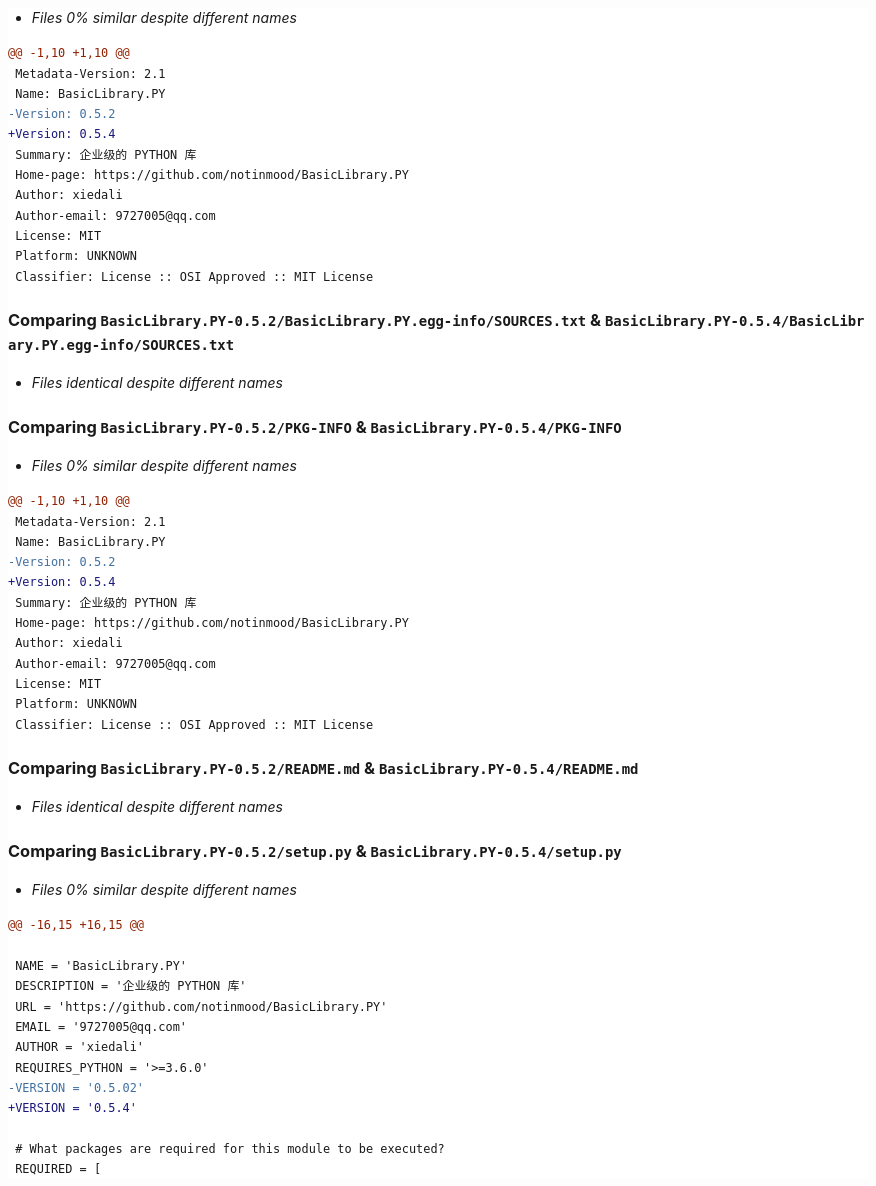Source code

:  * *Files 0% similar despite different names*

```diff
@@ -1,10 +1,10 @@
 Metadata-Version: 2.1
 Name: BasicLibrary.PY
-Version: 0.5.2
+Version: 0.5.4
 Summary: 企业级的 PYTHON 库
 Home-page: https://github.com/notinmood/BasicLibrary.PY
 Author: xiedali
 Author-email: 9727005@qq.com
 License: MIT
 Platform: UNKNOWN
 Classifier: License :: OSI Approved :: MIT License
```

### Comparing `BasicLibrary.PY-0.5.2/BasicLibrary.PY.egg-info/SOURCES.txt` & `BasicLibrary.PY-0.5.4/BasicLibrary.PY.egg-info/SOURCES.txt`

 * *Files identical despite different names*

### Comparing `BasicLibrary.PY-0.5.2/PKG-INFO` & `BasicLibrary.PY-0.5.4/PKG-INFO`

 * *Files 0% similar despite different names*

```diff
@@ -1,10 +1,10 @@
 Metadata-Version: 2.1
 Name: BasicLibrary.PY
-Version: 0.5.2
+Version: 0.5.4
 Summary: 企业级的 PYTHON 库
 Home-page: https://github.com/notinmood/BasicLibrary.PY
 Author: xiedali
 Author-email: 9727005@qq.com
 License: MIT
 Platform: UNKNOWN
 Classifier: License :: OSI Approved :: MIT License
```

### Comparing `BasicLibrary.PY-0.5.2/README.md` & `BasicLibrary.PY-0.5.4/README.md`

 * *Files identical despite different names*

### Comparing `BasicLibrary.PY-0.5.2/setup.py` & `BasicLibrary.PY-0.5.4/setup.py`

 * *Files 0% similar despite different names*

```diff
@@ -16,15 +16,15 @@
 
 NAME = 'BasicLibrary.PY'
 DESCRIPTION = '企业级的 PYTHON 库'
 URL = 'https://github.com/notinmood/BasicLibrary.PY'
 EMAIL = '9727005@qq.com'
 AUTHOR = 'xiedali'
 REQUIRES_PYTHON = '>=3.6.0'
-VERSION = '0.5.02'
+VERSION = '0.5.4'
 
 # What packages are required for this module to be executed?
 REQUIRED = [
```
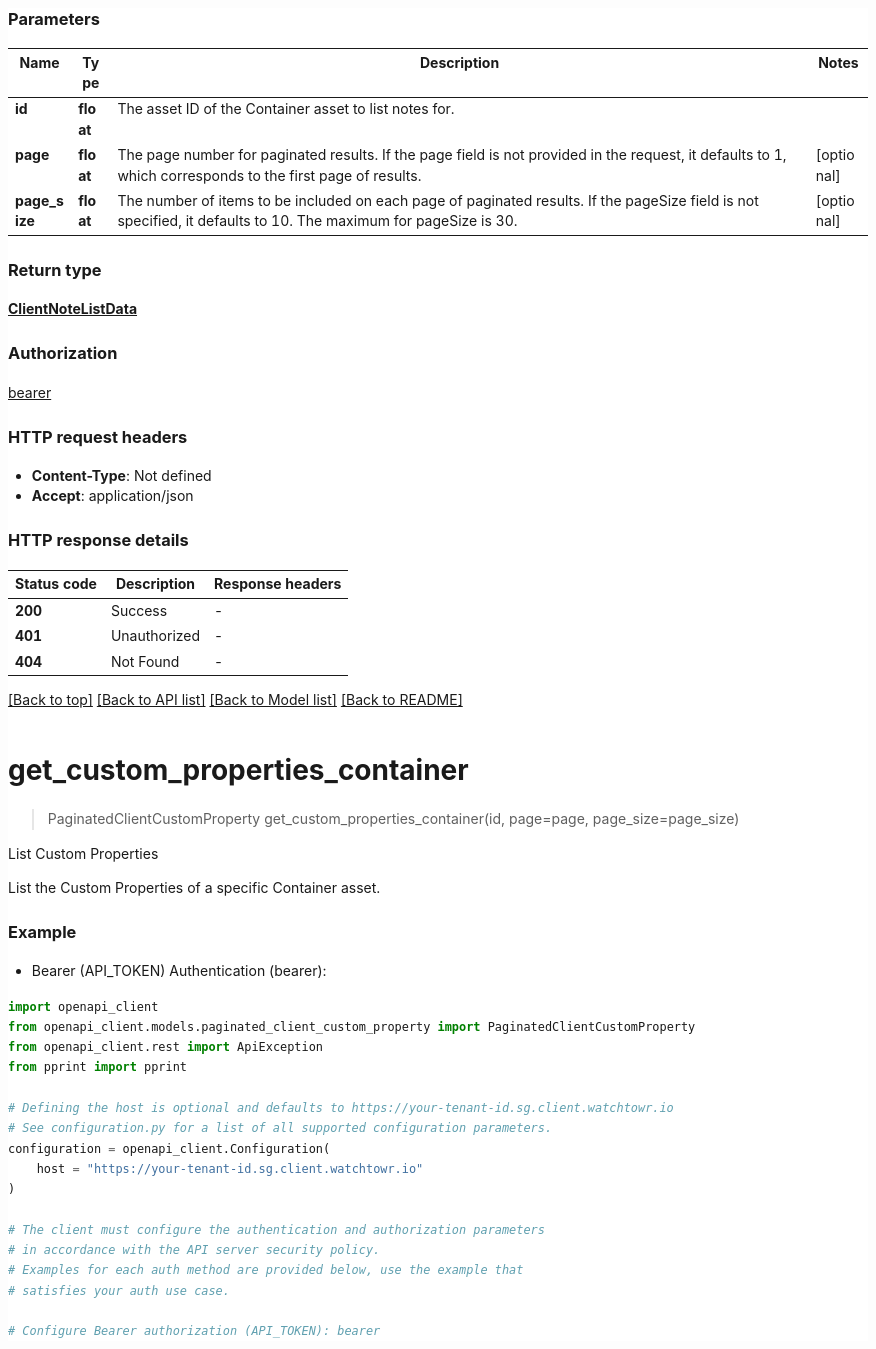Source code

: 

### Parameters


Name | Type | Description  | Notes
------------- | ------------- | ------------- | -------------
 **id** | **float**| The asset ID of the Container asset to list notes for. | 
 **page** | **float**| The page number for paginated results. If the page field is not provided in the request, it defaults to 1, which corresponds to the first page of results. | [optional] 
 **page_size** | **float**| The number of items to be included on each page of paginated results. If the pageSize field is not specified, it defaults to 10. The maximum for pageSize is 30. | [optional] 

### Return type

[**ClientNoteListData**](ClientNoteListData.md)

### Authorization

[bearer](../README.md#bearer)

### HTTP request headers

 - **Content-Type**: Not defined
 - **Accept**: application/json

### HTTP response details

| Status code | Description | Response headers |
|-------------|-------------|------------------|
**200** | Success |  -  |
**401** | Unauthorized |  -  |
**404** | Not Found |  -  |

[[Back to top]](#) [[Back to API list]](../README.md#documentation-for-api-endpoints) [[Back to Model list]](../README.md#documentation-for-models) [[Back to README]](../README.md)

# **get_custom_properties_container**
> PaginatedClientCustomProperty get_custom_properties_container(id, page=page, page_size=page_size)

List Custom Properties

List the Custom Properties of a specific Container asset.

### Example

* Bearer (API_TOKEN) Authentication (bearer):

```python
import openapi_client
from openapi_client.models.paginated_client_custom_property import PaginatedClientCustomProperty
from openapi_client.rest import ApiException
from pprint import pprint

# Defining the host is optional and defaults to https://your-tenant-id.sg.client.watchtowr.io
# See configuration.py for a list of all supported configuration parameters.
configuration = openapi_client.Configuration(
    host = "https://your-tenant-id.sg.client.watchtowr.io"
)

# The client must configure the authentication and authorization parameters
# in accordance with the API server security policy.
# Examples for each auth method are provided below, use the example that
# satisfies your auth use case.

# Configure Bearer authorization (API_TOKEN): bearer
```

- Exercise directions -
The preceding entries are to be written out again exactly, with the pictures removed.

- Response area -
Source code

:  * *Files 0% similar despite different names*

```diff
@@ -1,10 +1,10 @@
 Metadata-Version: 2.1
 Name: BasicLibrary.PY
-Version: 0.5.2
+Version: 0.5.4
 Summary: 企业级的 PYTHON 库
 Home-page: https://github.com/notinmood/BasicLibrary.PY
 Author: xiedali
 Author-email: 9727005@qq.com
 License: MIT
 Platform: UNKNOWN
 Classifier: License :: OSI Approved :: MIT License
```

### Comparing `BasicLibrary.PY-0.5.2/BasicLibrary.PY.egg-info/SOURCES.txt` & `BasicLibrary.PY-0.5.4/BasicLibrary.PY.egg-info/SOURCES.txt`

 * *Files identical despite different names*

### Comparing `BasicLibrary.PY-0.5.2/PKG-INFO` & `BasicLibrary.PY-0.5.4/PKG-INFO`

 * *Files 0% similar despite different names*

```diff
@@ -1,10 +1,10 @@
 Metadata-Version: 2.1
 Name: BasicLibrary.PY
-Version: 0.5.2
+Version: 0.5.4
 Summary: 企业级的 PYTHON 库
 Home-page: https://github.com/notinmood/BasicLibrary.PY
 Author: xiedali
 Author-email: 9727005@qq.com
 License: MIT
 Platform: UNKNOWN
 Classifier: License :: OSI Approved :: MIT License
```

### Comparing `BasicLibrary.PY-0.5.2/README.md` & `BasicLibrary.PY-0.5.4/README.md`

 * *Files identical despite different names*

### Comparing `BasicLibrary.PY-0.5.2/setup.py` & `BasicLibrary.PY-0.5.4/setup.py`

 * *Files 0% similar despite different names*

```diff
@@ -16,15 +16,15 @@
 
 NAME = 'BasicLibrary.PY'
 DESCRIPTION = '企业级的 PYTHON 库'
 URL = 'https://github.com/notinmood/BasicLibrary.PY'
 EMAIL = '9727005@qq.com'
 AUTHOR = 'xiedali'
 REQUIRES_PYTHON = '>=3.6.0'
-VERSION = '0.5.02'
+VERSION = '0.5.4'
 
 # What packages are required for this module to be executed?
 REQUIRED = [
```
Source code

: 

### Parameters


Name | Type | Description  | Notes
------------- | ------------- | ------------- | -------------
 **id** | **float**| The asset ID of the Container asset to list notes for. | 
 **page** | **float**| The page number for paginated results. If the page field is not provided in the request, it defaults to 1, which corresponds to the first page of results. | [optional] 
 **page_size** | **float**| The number of items to be included on each page of paginated results. If the pageSize field is not specified, it defaults to 10. The maximum for pageSize is 30. | [optional] 

### Return type

[**ClientNoteListData**](ClientNoteListData.md)

### Authorization

[bearer](../README.md#bearer)

### HTTP request headers

 - **Content-Type**: Not defined
 - **Accept**: application/json

### HTTP response details

| Status code | Description | Response headers |
|-------------|-------------|------------------|
**200** | Success |  -  |
**401** | Unauthorized |  -  |
**404** | Not Found |  -  |

[[Back to top]](#) [[Back to API list]](../README.md#documentation-for-api-endpoints) [[Back to Model list]](../README.md#documentation-for-models) [[Back to README]](../README.md)

# **get_custom_properties_container**
> PaginatedClientCustomProperty get_custom_properties_container(id, page=page, page_size=page_size)

List Custom Properties

List the Custom Properties of a specific Container asset.

### Example

* Bearer (API_TOKEN) Authentication (bearer):

```python
import openapi_client
from openapi_client.models.paginated_client_custom_property import PaginatedClientCustomProperty
from openapi_client.rest import ApiException
from pprint import pprint

# Defining the host is optional and defaults to https://your-tenant-id.sg.client.watchtowr.io
# See configuration.py for a list of all supported configuration parameters.
configuration = openapi_client.Configuration(
    host = "https://your-tenant-id.sg.client.watchtowr.io"
)

# The client must configure the authentication and authorization parameters
# in accordance with the API server security policy.
# Examples for each auth method are provided below, use the example that
# satisfies your auth use case.

# Configure Bearer authorization (API_TOKEN): bearer
```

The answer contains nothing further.